Pour la deuxième et dernière nuit des défilés féériques du carnaval de Rio, les écoles de samba vont encore délivrer à partir de lundi soir des messages très politiques au gouvernement d’extrême-droite de Jair Bolsonaro.

Pour l’une des plus massives et somptueuses fêtes du monde, les six dernières écoles doivent défiler l’une après l’autre et jusqu’à l’aube sur l’immense avenue du sambodrome conçue par l’architecte Oscar Niemeyer, devant plus de 70.000 spectateurs en liesse et des millions de téléspectateurs.

Chacune des écoles de samba dispose d’environ une heure pour enchanter le public au son assourdissant de la samba et des batteries avec des chars allégoriques fastueux aussi hauts qu’un immeuble de plusieurs étages, quelque 3.000 danseurs aux costumes flamboyants et danseuses sculpturales très dénudées.

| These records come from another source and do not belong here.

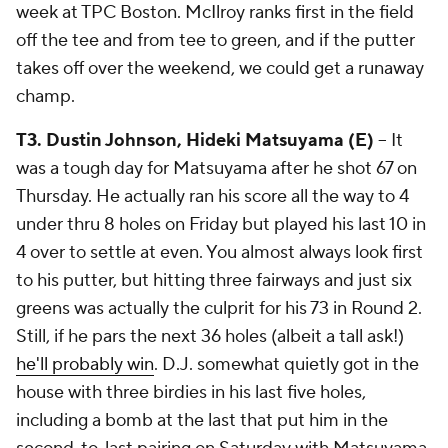
week at TPC Boston. McIlroy ranks first in the field
off the tee and from tee to green, and if the putter
takes off over the weekend, we could get a runaway
champ.
T3. Dustin Johnson, Hideki Matsuyama (E)
-- It
was a tough day for Matsuyama after he shot 67 on
Thursday. He actually ran his score all the way to 4
under thru 8 holes on Friday but played his last 10 in
4 over to settle at even. You almost always look first
to his putter, but hitting three fairways and just six
greens was actually the culprit for his 73 in Round 2.
Still, if he pars the next 36 holes (albeit a tall ask!)
he'll probably win
. D.J. somewhat quietly got in the
house with three birdies in his last five holes,
including a bomb at the last that put him in the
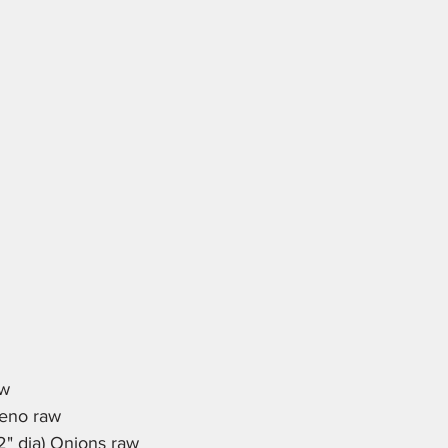
aw
peno raw
2" dia) Onions raw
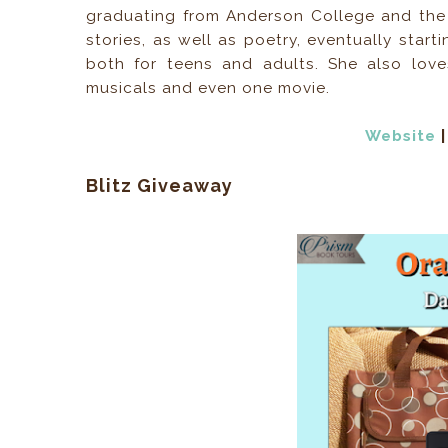
graduating from Anderson College and the 
stories, as well as poetry, eventually start
both for teens and adults. She also love
musicals and even one movie.
Website
Blitz Giveaway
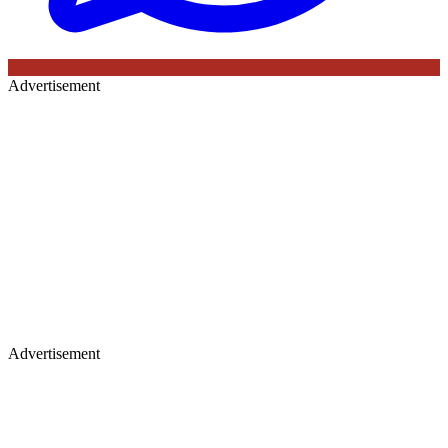
Advertisement
Advertisement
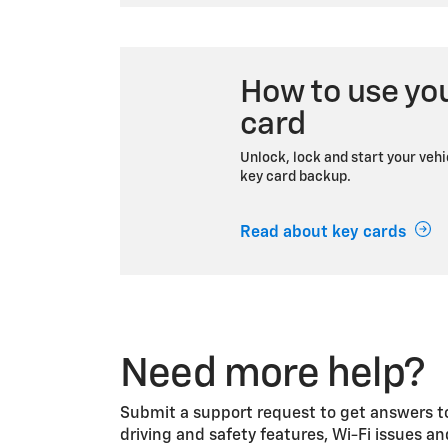
How to use yo
card
Unlock, lock and start your vehi
key card backup.
Read about key cards
Need more help?
Submit a support request to get answers to
driving and safety features, Wi-Fi issues a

En jeu pour les treize écoles en lice lors de ces deux nuits de défilé, le titre très convoité de championne, enlevé l’an dernier par celle de Mangueira.

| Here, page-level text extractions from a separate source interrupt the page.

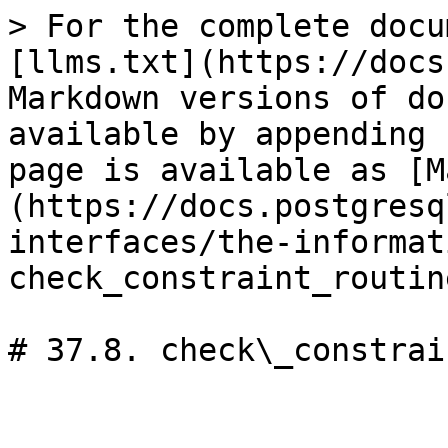
> For the complete docu
[llms.txt](https://docs
Markdown versions of do
available by appending 
page is available as [M
(https://docs.postgresq
interfaces/the-informat
check_constraint_routin
# 37.8. check\_constrai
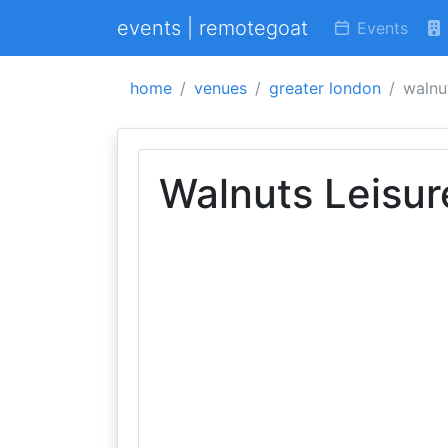
events | remotegoat
Events
home
venues
greater london
walnut
Walnuts Leisur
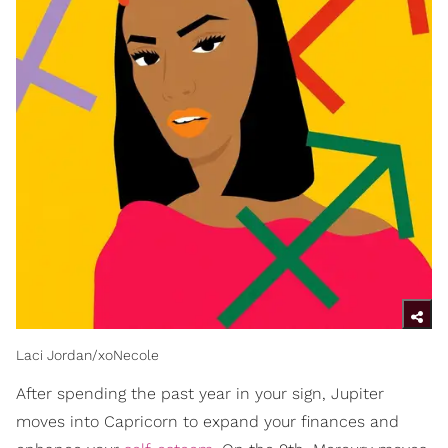
Laci Jordan/xoNecole
After spending the past year in your sign, Jupiter
moves into Capricorn to expand your finances and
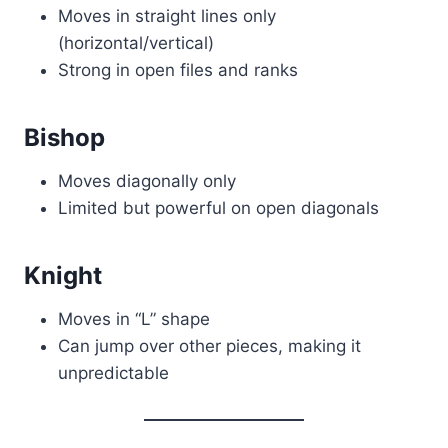
Moves in straight lines only
(horizontal/vertical)
Strong in open files and ranks
Bishop
Moves diagonally only
Limited but powerful on open diagonals
Knight
Moves in “L” shape
Can jump over other pieces, making it
unpredictable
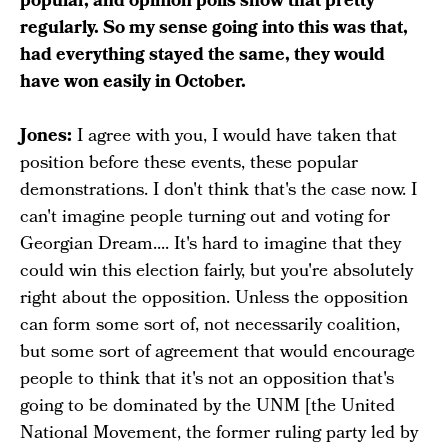
popular, and opinion polls show that pretty
regularly. So my sense going into this was that,
had everything stayed the same, they would
have won easily in October.
Jones:
I agree with you, I would have taken that
position before these events, these popular
demonstrations. I don't think that's the case now. I
can't imagine people turning out and voting for
Georgian Dream.... It's hard to imagine that they
could win this election fairly, but you're absolutely
right about the opposition. Unless the opposition
can form some sort of, not necessarily coalition,
but some sort of agreement that would encourage
people to think that it's not an opposition that's
going to be dominated by the UNM [the United
National Movement, the former ruling party led by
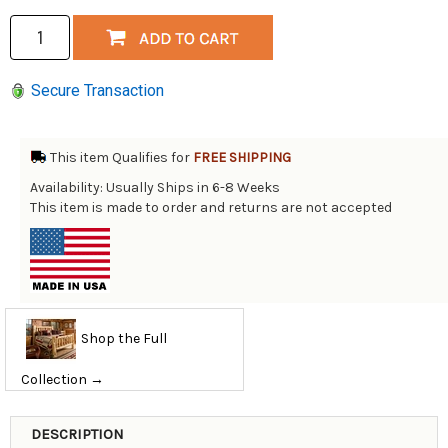
Secure Transaction
This item Qualifies for
FREE SHIPPING
Availability: Usually Ships in 6-8 Weeks
This item is made to order and returns are not accepted
Shop the Full
Collection →
DESCRIPTION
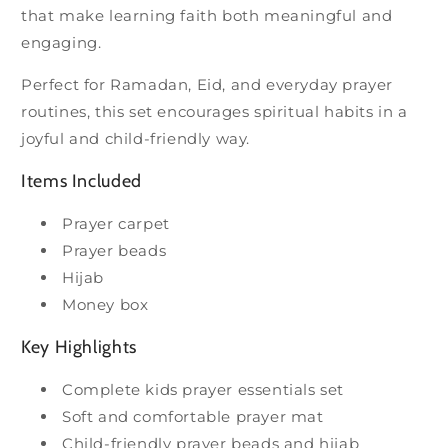
that make learning faith both meaningful and
engaging.
Perfect for Ramadan, Eid, and everyday prayer
routines, this set encourages spiritual habits in a
joyful and child-friendly way.
Items Included
Prayer carpet
Prayer beads
Hijab
Money box
Key Highlights
Complete kids prayer essentials set
Soft and comfortable prayer mat
Child-friendly prayer beads and hijab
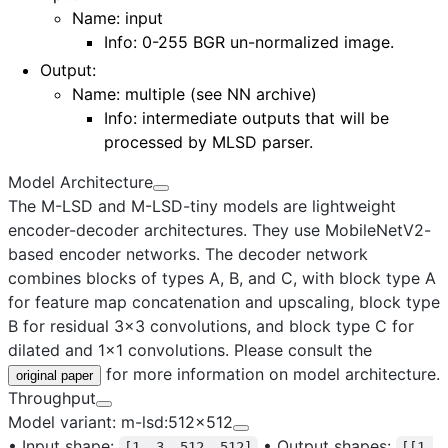
Name: input
Info: 0-255 BGR un-normalized image.
Output
:
Name:
multiple (see NN archive)
Info: intermediate outputs that will be
processed by MLSD parser.
Model Architecture
The M-LSD and M-LSD-tiny models are lightweight
encoder-decoder architectures. They use MobileNetV2-
based encoder networks. The decoder network
combines blocks of types A, B, and C, with block type A
for feature map concatenation and upscaling, block type
B for residual 3x3 convolutions, and block type C for
dilated and 1x1 convolutions. Please consult the
for more information on model architecture.
original paper
Throughput
Model variant: m-lsd:512x512
•
Input shape:
•
Output shapes:
[1, 3, 512, 512]
[[1,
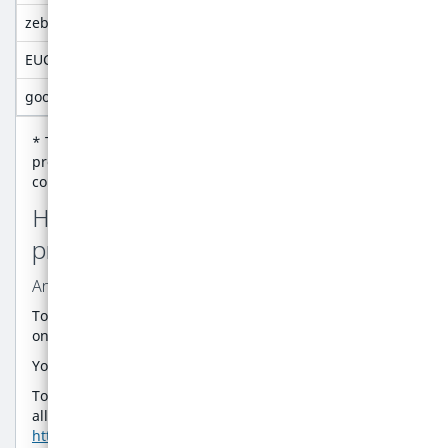
zebra.session
Maintain user's authentication stat
EUCookiePolicy
Stops cookie consent from showing a
google-analytics-optin
Enable or disable the google analyti
* This helps us to improve the website design and
provide in-app guidance. All information these cookies
collect is aggregated and therefore anonymous.'
How can I control the cookie
preferences?
Analytics Cookies
To opt-in or opt-out of being tracked by Google Analytics
on this website use the link below:
Your current state:
Consent rejected
Opt in
To opt-out of being tracked by Google Analytics across
all websites visit
https://tools.google.com/dlpage/gaoptout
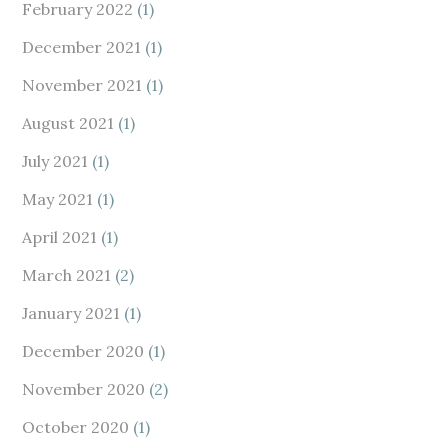
February 2022
(1)
December 2021
(1)
November 2021
(1)
August 2021
(1)
July 2021
(1)
May 2021
(1)
April 2021
(1)
March 2021
(2)
January 2021
(1)
December 2020
(1)
November 2020
(2)
October 2020
(1)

Mangueira qui a encore frappé les esprits la nuit précédente avec un défilé mettant en scène un Jésus noir venant apporter la paix dans une favela où il danse avec ses disciples avant d’être confronté à l’intervention brutale de policiers armés de matraques.
 
Plusieurs écoles ont ainsi dénoncé dans la nuit de dimanche à lundi les opérations policières qui ont fait plus de 1.800 tués l’an dernier, soit environ cinq personne par jour, sous un gouvernement arrivé au pouvoir avec la promesse de réduire la violence endémique au Brésil.

«Beaucoup de contestation»

Avec son Jésus à la peau noire, Mangueira avait déjà semé la polémique avant même le défilé, une pétition en ligne d’ultraconservateurs, très en cour aujourd’hui à Brasilia, ayant demandé l’interdiction de son défilé pour «blasphème».

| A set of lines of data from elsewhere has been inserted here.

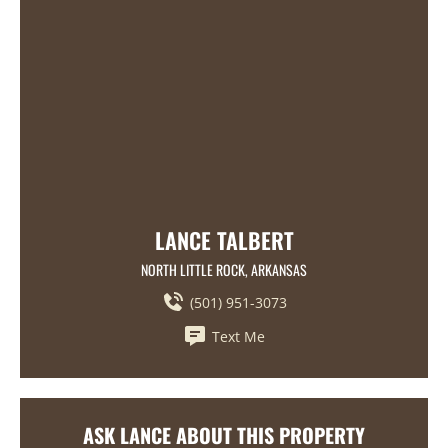
LANCE TALBERT
NORTH LITTLE ROCK, ARKANSAS
(501) 951-3073
Text Me
ASK LANCE ABOUT THIS PROPERTY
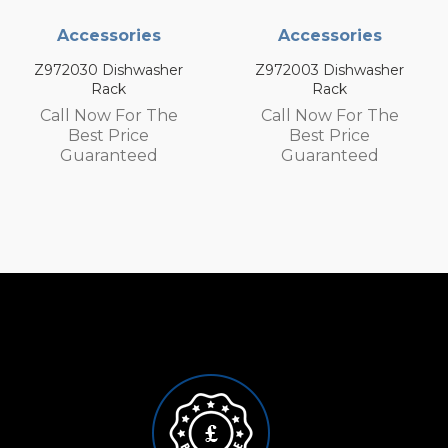
ries
Accessories
Accessor
hwasher
Z972003 Dishwasher
Z972002 Dis
Rack
Rack
or The
Call Now For The
Call Now F
ice
Best Price
Best Pri
teed
Guaranteed
Guarant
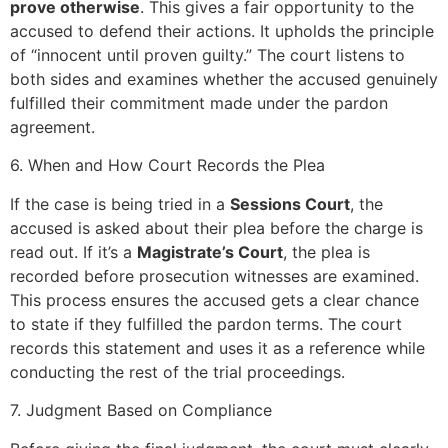
prove otherwise
. This gives a fair opportunity to the
accused to defend their actions. It upholds the principle
of “innocent until proven guilty.” The court listens to
both sides and examines whether the accused genuinely
fulfilled their commitment made under the pardon
agreement.
6. When and How Court Records the Plea
If the case is being tried in a
Sessions Court
, the
accused is asked about their plea before the charge is
read out. If it’s a
Magistrate’s Court
, the plea is
recorded before prosecution witnesses are examined.
This process ensures the accused gets a clear chance
to state if they fulfilled the pardon terms. The court
records this statement and uses it as a reference while
conducting the rest of the trial proceedings.
7. Judgment Based on Compliance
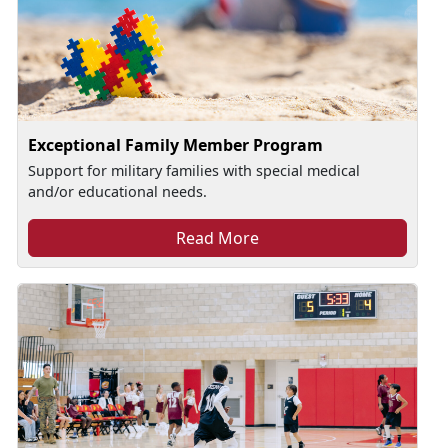
Exceptional Family Member Program
Support for military families with special medical
and/or educational needs.
Read More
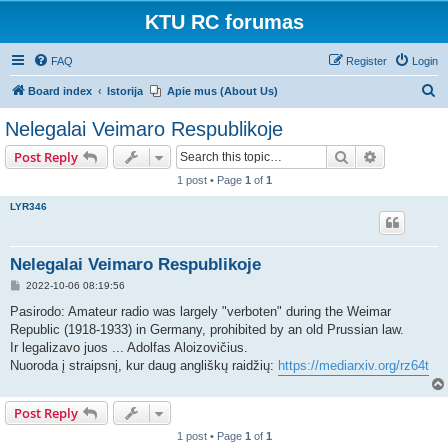
KTU RC forumas
FAQ
Register
Login
S
Board index
Istorija
Apie mus (About Us)
e
Nelegalai Veimaro Respublikoje
a
Search
Advanced s
Post Reply
r
1 post • Page
1
of
1
c
LYR346
h
Nelegalai Veimaro Respublikoje
P
2022-10-06 08:19:56
o
s
Pasirodo: Amateur radio was largely "verboten" during the Weimar
t
Republic (1918-1933) in Germany, prohibited by an old Prussian law.
Ir legalizavo juos ... Adolfas Aloizovičius.
Nuoroda į straipsnį, kur daug angliškų raidžių:
https://mediarxiv.org/rz64t
Post Reply
1 post • Page
1
of
1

Une autre école, Grande Rio, avait pris pour thème la veille celui de la tolérance religieuse, avec des chars exaltant les croyances afro-brésiliennes.

Lutte pour la diversité et les droits de tous les opprimés Noirs, pauvres, femmes ou communauté LGBT les dernières écoles de samba devraient enfoncer le clou dans la nuit, dans un pays de 210 millions d’habitants qui a porté à sa tête un président ouvertement raciste, misogyne et homophobe.

«Au carnaval il y a beaucoup de contestation, parce que nous voulons que le monde voie ce qui se passe ici», dit Camila Rocha, déguisée en énorme pierre précieuse. «Beaucoup de gens s’opposent à ce gouvernement extrémiste».

Ainsi, dans une très éphémère prise de pouvoir, les opprimés ou laissés pour compte sont traditionnellement au premier plan lors du carnaval qui puise dans ses racines indigènes, mais particulièrement cette année, an II du gouvernement Bolsonaro.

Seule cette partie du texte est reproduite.